*** SUPPLIED RECORDS

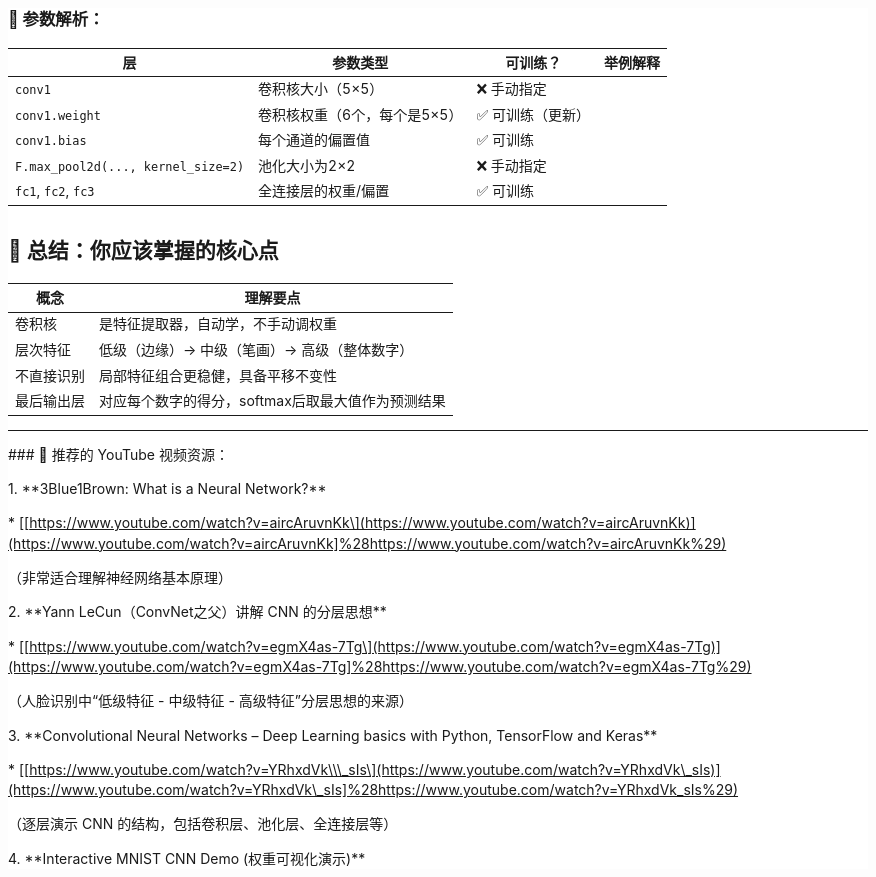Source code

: ### 🧠 参数解析：

| 层                                 | 参数类型                     | 可训练？         | 举例解释 |
| ---------------------------------- | ---------------------------- | ---------------- | -------- |
| `conv1`                            | 卷积核大小（5×5）            | ❌ 手动指定       |          |
| `conv1.weight`                     | 卷积核权重（6个，每个是5×5） | ✅ 可训练（更新） |          |
| `conv1.bias`                       | 每个通道的偏置值             | ✅ 可训练         |          |
| `F.max_pool2d(..., kernel_size=2)` | 池化大小为2×2                | ❌ 手动指定       |          |
| `fc1`, `fc2`, `fc3`                | 全连接层的权重/偏置          | ✅ 可训练         |          |



## 🧠 总结：你应该掌握的核心点

| 概念       | 理解要点                                          |
| ---------- | ------------------------------------------------- |
| 卷积核     | 是特征提取器，自动学，不手动调权重                |
| 层次特征   | 低级（边缘）→ 中级（笔画）→ 高级（整体数字）      |
| 不直接识别 | 局部特征组合更稳健，具备平移不变性                |
| 最后输出层 | 对应每个数字的得分，softmax后取最大值作为预测结果 |

---

\### 🔗 推荐的 YouTube 视频资源：

1\. \*\*3Blue1Brown: What is a Neural Network?\*\*

&#x20;  \* \[[https://www.youtube.com/watch?v=aircAruvnKk\](https://www.youtube.com/watch?v=aircAruvnKk)](https://www.youtube.com/watch?v=aircAruvnKk]%28https://www.youtube.com/watch?v=aircAruvnKk%29)

&#x20;    （非常适合理解神经网络基本原理）

2\. \*\*Yann LeCun（ConvNet之父）讲解 CNN 的分层思想\*\*

&#x20;  \* \[[https://www.youtube.com/watch?v=egmX4as-7Tg\](https://www.youtube.com/watch?v=egmX4as-7Tg)](https://www.youtube.com/watch?v=egmX4as-7Tg]%28https://www.youtube.com/watch?v=egmX4as-7Tg%29)

&#x20;    （人脸识别中“低级特征 - 中级特征 - 高级特征”分层思想的来源）

3\. \*\*Convolutional Neural Networks – Deep Learning basics with Python, TensorFlow and Keras\*\*

&#x20;  \* \[[https://www.youtube.com/watch?v=YRhxdVk\\\_sIs\](https://www.youtube.com/watch?v=YRhxdVk\_sIs)](https://www.youtube.com/watch?v=YRhxdVk\_sIs]%28https://www.youtube.com/watch?v=YRhxdVk_sIs%29)

&#x20;    （逐层演示 CNN 的结构，包括卷积层、池化层、全连接层等）

4\. \*\*Interactive MNIST CNN Demo (权重可视化演示)\*\*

******

**PROBLEM STATEMENT:** Write out an exact copy of the listing, first line through the line containing "推荐的 YouTube 视频资源：", with the pictures left out.

**SOLUTION TO THE EXERCISE:**
Source code

: ### 🧠 参数解析：

| 层                                 | 参数类型                     | 可训练？         | 举例解释 |
| ---------------------------------- | ---------------------------- | ---------------- | -------- |
| `conv1`                            | 卷积核大小（5×5）            | ❌ 手动指定       |          |
| `conv1.weight`                     | 卷积核权重（6个，每个是5×5） | ✅ 可训练（更新） |          |
| `conv1.bias`                       | 每个通道的偏置值             | ✅ 可训练         |          |
| `F.max_pool2d(..., kernel_size=2)` | 池化大小为2×2                | ❌ 手动指定       |          |
| `fc1`, `fc2`, `fc3`                | 全连接层的权重/偏置          | ✅ 可训练         |          |



## 🧠 总结：你应该掌握的核心点

| 概念       | 理解要点                                          |
| ---------- | ------------------------------------------------- |
| 卷积核     | 是特征提取器，自动学，不手动调权重                |
| 层次特征   | 低级（边缘）→ 中级（笔画）→ 高级（整体数字）      |
| 不直接识别 | 局部特征组合更稳健，具备平移不变性                |
| 最后输出层 | 对应每个数字的得分，softmax后取最大值作为预测结果 |

---

\### 🔗 推荐的 YouTube 视频资源：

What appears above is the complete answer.